His career defining moment was on January 01, 1991, when the prestigious The Music Academy invited Shashank, aged twelve, to perform in the senior performance slot of the Academy, becoming the youngest artist in the history to perform at the senior slot.

Shashank became a regular performer in reputed festivals and organisations worldwide include major festivals across India like NCPA, Shanmukhananda Hall, Saptak-Ahmedabad, Sawai Gandharva - Pune, Dover Lane, Krishna Gana Sabha, Chowdiah Hall, Harivallabh Festival. He has had the unique distinction of performing for several Presidents of India since 1992 at Rashtrapathi Bhavan, New Delhi.

Considered a legend of the Flute with major contributions in the area of finger techniques, unique interpretation of Carnatic Music, co-creating "Shashank style of Flute". Apart from his rich contributions to Carnatic Music, Shashank is hugely known for his contributions to collaborative Music with North Indian musicians. His major collaborations have been with musicians including Ustad Zakir Hussain, Pandit Jasraj, Ustad Shahid Parvez, Shujat Khan, Ajoy Chakraborthy, Rakesh Chaurasia, etc.
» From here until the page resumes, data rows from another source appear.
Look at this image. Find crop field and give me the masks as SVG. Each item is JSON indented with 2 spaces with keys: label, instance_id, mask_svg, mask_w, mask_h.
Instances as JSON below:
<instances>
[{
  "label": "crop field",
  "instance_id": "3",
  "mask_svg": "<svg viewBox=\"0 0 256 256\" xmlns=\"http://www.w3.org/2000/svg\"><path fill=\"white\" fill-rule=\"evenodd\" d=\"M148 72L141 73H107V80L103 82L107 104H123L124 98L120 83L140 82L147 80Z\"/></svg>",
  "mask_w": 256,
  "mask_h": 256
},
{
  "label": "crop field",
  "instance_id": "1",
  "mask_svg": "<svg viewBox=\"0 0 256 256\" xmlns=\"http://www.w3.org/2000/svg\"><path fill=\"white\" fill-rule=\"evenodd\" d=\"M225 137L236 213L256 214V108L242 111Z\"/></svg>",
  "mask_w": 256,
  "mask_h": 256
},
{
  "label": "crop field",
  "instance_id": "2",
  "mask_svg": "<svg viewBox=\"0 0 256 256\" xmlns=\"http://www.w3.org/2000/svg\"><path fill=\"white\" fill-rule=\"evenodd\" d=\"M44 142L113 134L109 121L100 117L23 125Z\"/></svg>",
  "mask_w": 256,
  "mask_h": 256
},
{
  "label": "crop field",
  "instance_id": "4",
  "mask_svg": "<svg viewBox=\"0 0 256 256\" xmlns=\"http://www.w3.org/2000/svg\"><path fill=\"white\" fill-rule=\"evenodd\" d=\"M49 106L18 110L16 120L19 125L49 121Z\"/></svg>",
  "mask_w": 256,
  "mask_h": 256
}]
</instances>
His International collaborations include John McLaughlin, Paco De Lucia, New Jungle Orchestra, Leipzig Philharmonic Orchestra, Wuppertal Symphony Orchestra, Persian musicians including the renowned Setar player Kiya Tabassian, Afghan Rubab player Homayoun Sakhi, Accordion player Lelo Nika, pianist Mike Herting, among many other musicians and bands.

He has presented performances, lecture demonstrations and workshops in major venues, conservatories and Universities. Barbican Hall, Theater De La Ville - Paris, Kennedy Center, Across Fukuoka, Esplanade - Singapore, Fes Festival - Moroco, Skopje Jazz Festival - Macedonia, Copenhagen Jazz Festival are noteworthy.
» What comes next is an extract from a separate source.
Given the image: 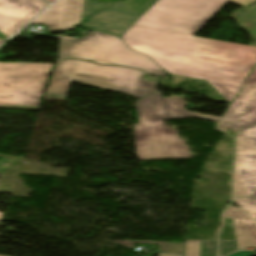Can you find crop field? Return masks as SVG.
Segmentation results:
<instances>
[{"mask_svg":"<svg viewBox=\"0 0 256 256\" xmlns=\"http://www.w3.org/2000/svg\"><path fill=\"white\" fill-rule=\"evenodd\" d=\"M187 103L176 97L163 98L159 93L137 102L140 124L134 125L137 158L140 160L191 158L189 147L178 138L176 130L163 126V119L197 117L220 121L221 118L192 113Z\"/></svg>","mask_w":256,"mask_h":256,"instance_id":"2","label":"crop field"},{"mask_svg":"<svg viewBox=\"0 0 256 256\" xmlns=\"http://www.w3.org/2000/svg\"><path fill=\"white\" fill-rule=\"evenodd\" d=\"M224 217L233 218L239 249L256 248V223L240 208L230 206Z\"/></svg>","mask_w":256,"mask_h":256,"instance_id":"11","label":"crop field"},{"mask_svg":"<svg viewBox=\"0 0 256 256\" xmlns=\"http://www.w3.org/2000/svg\"><path fill=\"white\" fill-rule=\"evenodd\" d=\"M256 197V125L236 134L233 197ZM256 222V199H233Z\"/></svg>","mask_w":256,"mask_h":256,"instance_id":"6","label":"crop field"},{"mask_svg":"<svg viewBox=\"0 0 256 256\" xmlns=\"http://www.w3.org/2000/svg\"><path fill=\"white\" fill-rule=\"evenodd\" d=\"M256 124V68L237 99L219 124L225 132L229 126L235 133Z\"/></svg>","mask_w":256,"mask_h":256,"instance_id":"7","label":"crop field"},{"mask_svg":"<svg viewBox=\"0 0 256 256\" xmlns=\"http://www.w3.org/2000/svg\"><path fill=\"white\" fill-rule=\"evenodd\" d=\"M0 42H2V41L0 40Z\"/></svg>","mask_w":256,"mask_h":256,"instance_id":"25","label":"crop field"},{"mask_svg":"<svg viewBox=\"0 0 256 256\" xmlns=\"http://www.w3.org/2000/svg\"><path fill=\"white\" fill-rule=\"evenodd\" d=\"M201 241H187L185 256H199Z\"/></svg>","mask_w":256,"mask_h":256,"instance_id":"15","label":"crop field"},{"mask_svg":"<svg viewBox=\"0 0 256 256\" xmlns=\"http://www.w3.org/2000/svg\"><path fill=\"white\" fill-rule=\"evenodd\" d=\"M6 160H7V158H2V159H0V172H2L3 170H5L7 167H4V166H2L4 163H7L6 162ZM9 160V159H8ZM9 161H11V160H9ZM8 161V162H9ZM1 174V173H0Z\"/></svg>","mask_w":256,"mask_h":256,"instance_id":"20","label":"crop field"},{"mask_svg":"<svg viewBox=\"0 0 256 256\" xmlns=\"http://www.w3.org/2000/svg\"><path fill=\"white\" fill-rule=\"evenodd\" d=\"M239 58L254 61L253 64L249 68V70H252L253 66L256 63V47L246 46V48L241 53Z\"/></svg>","mask_w":256,"mask_h":256,"instance_id":"16","label":"crop field"},{"mask_svg":"<svg viewBox=\"0 0 256 256\" xmlns=\"http://www.w3.org/2000/svg\"><path fill=\"white\" fill-rule=\"evenodd\" d=\"M140 70L99 66L92 62L68 59L57 61L45 98L64 99L71 81L143 98L155 92L157 82L143 80Z\"/></svg>","mask_w":256,"mask_h":256,"instance_id":"3","label":"crop field"},{"mask_svg":"<svg viewBox=\"0 0 256 256\" xmlns=\"http://www.w3.org/2000/svg\"><path fill=\"white\" fill-rule=\"evenodd\" d=\"M200 256H217L216 241H202Z\"/></svg>","mask_w":256,"mask_h":256,"instance_id":"14","label":"crop field"},{"mask_svg":"<svg viewBox=\"0 0 256 256\" xmlns=\"http://www.w3.org/2000/svg\"><path fill=\"white\" fill-rule=\"evenodd\" d=\"M158 256H177V255L158 254Z\"/></svg>","mask_w":256,"mask_h":256,"instance_id":"22","label":"crop field"},{"mask_svg":"<svg viewBox=\"0 0 256 256\" xmlns=\"http://www.w3.org/2000/svg\"><path fill=\"white\" fill-rule=\"evenodd\" d=\"M230 256H256V251L237 252Z\"/></svg>","mask_w":256,"mask_h":256,"instance_id":"19","label":"crop field"},{"mask_svg":"<svg viewBox=\"0 0 256 256\" xmlns=\"http://www.w3.org/2000/svg\"><path fill=\"white\" fill-rule=\"evenodd\" d=\"M3 214L0 213V219L2 218Z\"/></svg>","mask_w":256,"mask_h":256,"instance_id":"23","label":"crop field"},{"mask_svg":"<svg viewBox=\"0 0 256 256\" xmlns=\"http://www.w3.org/2000/svg\"><path fill=\"white\" fill-rule=\"evenodd\" d=\"M109 4L110 3H93V0H84L82 21L88 18L93 11L107 8Z\"/></svg>","mask_w":256,"mask_h":256,"instance_id":"13","label":"crop field"},{"mask_svg":"<svg viewBox=\"0 0 256 256\" xmlns=\"http://www.w3.org/2000/svg\"><path fill=\"white\" fill-rule=\"evenodd\" d=\"M52 65L0 62V108L38 110Z\"/></svg>","mask_w":256,"mask_h":256,"instance_id":"5","label":"crop field"},{"mask_svg":"<svg viewBox=\"0 0 256 256\" xmlns=\"http://www.w3.org/2000/svg\"><path fill=\"white\" fill-rule=\"evenodd\" d=\"M256 2V0H230L229 3L241 6V7H248L252 3Z\"/></svg>","mask_w":256,"mask_h":256,"instance_id":"18","label":"crop field"},{"mask_svg":"<svg viewBox=\"0 0 256 256\" xmlns=\"http://www.w3.org/2000/svg\"><path fill=\"white\" fill-rule=\"evenodd\" d=\"M157 1L158 0H124L133 12L141 15H143Z\"/></svg>","mask_w":256,"mask_h":256,"instance_id":"12","label":"crop field"},{"mask_svg":"<svg viewBox=\"0 0 256 256\" xmlns=\"http://www.w3.org/2000/svg\"><path fill=\"white\" fill-rule=\"evenodd\" d=\"M227 85V84H226ZM229 88H231L236 94H237V92H238V90H239V88L241 87V86H232V85H227Z\"/></svg>","mask_w":256,"mask_h":256,"instance_id":"21","label":"crop field"},{"mask_svg":"<svg viewBox=\"0 0 256 256\" xmlns=\"http://www.w3.org/2000/svg\"><path fill=\"white\" fill-rule=\"evenodd\" d=\"M66 57L93 60L102 65L129 66L149 74L166 75L152 59L126 47L121 39L96 31L77 40L61 38L58 60Z\"/></svg>","mask_w":256,"mask_h":256,"instance_id":"4","label":"crop field"},{"mask_svg":"<svg viewBox=\"0 0 256 256\" xmlns=\"http://www.w3.org/2000/svg\"><path fill=\"white\" fill-rule=\"evenodd\" d=\"M83 0H60L31 24L50 25V31L66 30L80 22Z\"/></svg>","mask_w":256,"mask_h":256,"instance_id":"10","label":"crop field"},{"mask_svg":"<svg viewBox=\"0 0 256 256\" xmlns=\"http://www.w3.org/2000/svg\"><path fill=\"white\" fill-rule=\"evenodd\" d=\"M221 253L220 256L237 250L236 241H220Z\"/></svg>","mask_w":256,"mask_h":256,"instance_id":"17","label":"crop field"},{"mask_svg":"<svg viewBox=\"0 0 256 256\" xmlns=\"http://www.w3.org/2000/svg\"><path fill=\"white\" fill-rule=\"evenodd\" d=\"M228 1L159 0L121 39L168 73L207 80L231 102L236 94L224 83L241 85L250 73L252 62L237 59L245 46L192 36Z\"/></svg>","mask_w":256,"mask_h":256,"instance_id":"1","label":"crop field"},{"mask_svg":"<svg viewBox=\"0 0 256 256\" xmlns=\"http://www.w3.org/2000/svg\"><path fill=\"white\" fill-rule=\"evenodd\" d=\"M47 6L44 0H0V39L10 37Z\"/></svg>","mask_w":256,"mask_h":256,"instance_id":"8","label":"crop field"},{"mask_svg":"<svg viewBox=\"0 0 256 256\" xmlns=\"http://www.w3.org/2000/svg\"><path fill=\"white\" fill-rule=\"evenodd\" d=\"M47 1H49V2H53L54 0H47Z\"/></svg>","mask_w":256,"mask_h":256,"instance_id":"24","label":"crop field"},{"mask_svg":"<svg viewBox=\"0 0 256 256\" xmlns=\"http://www.w3.org/2000/svg\"><path fill=\"white\" fill-rule=\"evenodd\" d=\"M140 17L141 15L133 13L124 2L113 3L107 10L93 13L92 17L80 26L122 35Z\"/></svg>","mask_w":256,"mask_h":256,"instance_id":"9","label":"crop field"}]
</instances>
He appeared on John McLaughlin's album Floating Point, which received a nomination for "Best Contemporary Jazz Album" at the 51st Annual Grammy Awards.
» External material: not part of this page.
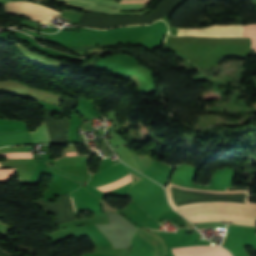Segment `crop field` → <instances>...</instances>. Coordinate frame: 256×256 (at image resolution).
<instances>
[{"label":"crop field","instance_id":"1","mask_svg":"<svg viewBox=\"0 0 256 256\" xmlns=\"http://www.w3.org/2000/svg\"><path fill=\"white\" fill-rule=\"evenodd\" d=\"M190 222L225 221L255 225L256 207L233 204H200L176 209Z\"/></svg>","mask_w":256,"mask_h":256},{"label":"crop field","instance_id":"2","mask_svg":"<svg viewBox=\"0 0 256 256\" xmlns=\"http://www.w3.org/2000/svg\"><path fill=\"white\" fill-rule=\"evenodd\" d=\"M58 2L66 3V6L84 10V11H95L108 15H122V14H143L150 10L146 9L140 12H120V10L135 11L145 8V3H117L108 0H53ZM152 0H122L121 2H150ZM108 5L118 7L117 9L99 6Z\"/></svg>","mask_w":256,"mask_h":256},{"label":"crop field","instance_id":"3","mask_svg":"<svg viewBox=\"0 0 256 256\" xmlns=\"http://www.w3.org/2000/svg\"><path fill=\"white\" fill-rule=\"evenodd\" d=\"M5 9L6 13L27 16L46 24H50V17L61 14L56 10L28 2H8L5 5Z\"/></svg>","mask_w":256,"mask_h":256},{"label":"crop field","instance_id":"4","mask_svg":"<svg viewBox=\"0 0 256 256\" xmlns=\"http://www.w3.org/2000/svg\"><path fill=\"white\" fill-rule=\"evenodd\" d=\"M241 25H216L204 29H178L177 35H198V36H240L242 35Z\"/></svg>","mask_w":256,"mask_h":256},{"label":"crop field","instance_id":"5","mask_svg":"<svg viewBox=\"0 0 256 256\" xmlns=\"http://www.w3.org/2000/svg\"><path fill=\"white\" fill-rule=\"evenodd\" d=\"M174 256H231L224 248L217 245H202L172 249Z\"/></svg>","mask_w":256,"mask_h":256},{"label":"crop field","instance_id":"6","mask_svg":"<svg viewBox=\"0 0 256 256\" xmlns=\"http://www.w3.org/2000/svg\"><path fill=\"white\" fill-rule=\"evenodd\" d=\"M34 143H51L47 135L45 124L37 127L35 131L31 132Z\"/></svg>","mask_w":256,"mask_h":256},{"label":"crop field","instance_id":"7","mask_svg":"<svg viewBox=\"0 0 256 256\" xmlns=\"http://www.w3.org/2000/svg\"><path fill=\"white\" fill-rule=\"evenodd\" d=\"M132 181L131 180V176L130 174L110 183V184H107V185H103V186H100V187H97L99 190L103 191V192H106V191H110V190H114L116 188H119L125 184H127L128 182Z\"/></svg>","mask_w":256,"mask_h":256},{"label":"crop field","instance_id":"8","mask_svg":"<svg viewBox=\"0 0 256 256\" xmlns=\"http://www.w3.org/2000/svg\"><path fill=\"white\" fill-rule=\"evenodd\" d=\"M0 156H5L6 159L32 158V152L2 153Z\"/></svg>","mask_w":256,"mask_h":256},{"label":"crop field","instance_id":"9","mask_svg":"<svg viewBox=\"0 0 256 256\" xmlns=\"http://www.w3.org/2000/svg\"><path fill=\"white\" fill-rule=\"evenodd\" d=\"M242 36H244V37H256V24L244 25Z\"/></svg>","mask_w":256,"mask_h":256},{"label":"crop field","instance_id":"10","mask_svg":"<svg viewBox=\"0 0 256 256\" xmlns=\"http://www.w3.org/2000/svg\"><path fill=\"white\" fill-rule=\"evenodd\" d=\"M251 45H256V39L251 38Z\"/></svg>","mask_w":256,"mask_h":256},{"label":"crop field","instance_id":"11","mask_svg":"<svg viewBox=\"0 0 256 256\" xmlns=\"http://www.w3.org/2000/svg\"><path fill=\"white\" fill-rule=\"evenodd\" d=\"M1 167V166H0Z\"/></svg>","mask_w":256,"mask_h":256},{"label":"crop field","instance_id":"12","mask_svg":"<svg viewBox=\"0 0 256 256\" xmlns=\"http://www.w3.org/2000/svg\"><path fill=\"white\" fill-rule=\"evenodd\" d=\"M73 205V204H72Z\"/></svg>","mask_w":256,"mask_h":256}]
</instances>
His performances have been featured by BBC World Television in Destination Music and by CNN International on Travel Logue India.

Apart from public performances, Shashank strongly believed in sharing Music with school children and university students exposing them to the rich tradition of Indian music. He has presented over 1000 concerts and lecture demonstrations for school children across all states of India and in Europe.

==Honours==

Shashank received the Sangeet Natak Akademi Award from Govt of India for 2017.

In 2022, the Government of France appointed him a Chevalier of the Ordre des Arts et des Lettres.

He is also a recipient of the Kalaimamani award from the Government of Tamil Nadu in 2001.

In 2009, Shashank received a Grammy Nomination for the album Floating Point featuring Guitarist John McLaughlin, Shankar Mahadevan, Sivamani and other in the category of Best Contemporary Jazz Performance, Instrumental (later renamed Best Contemporary Jazz Album).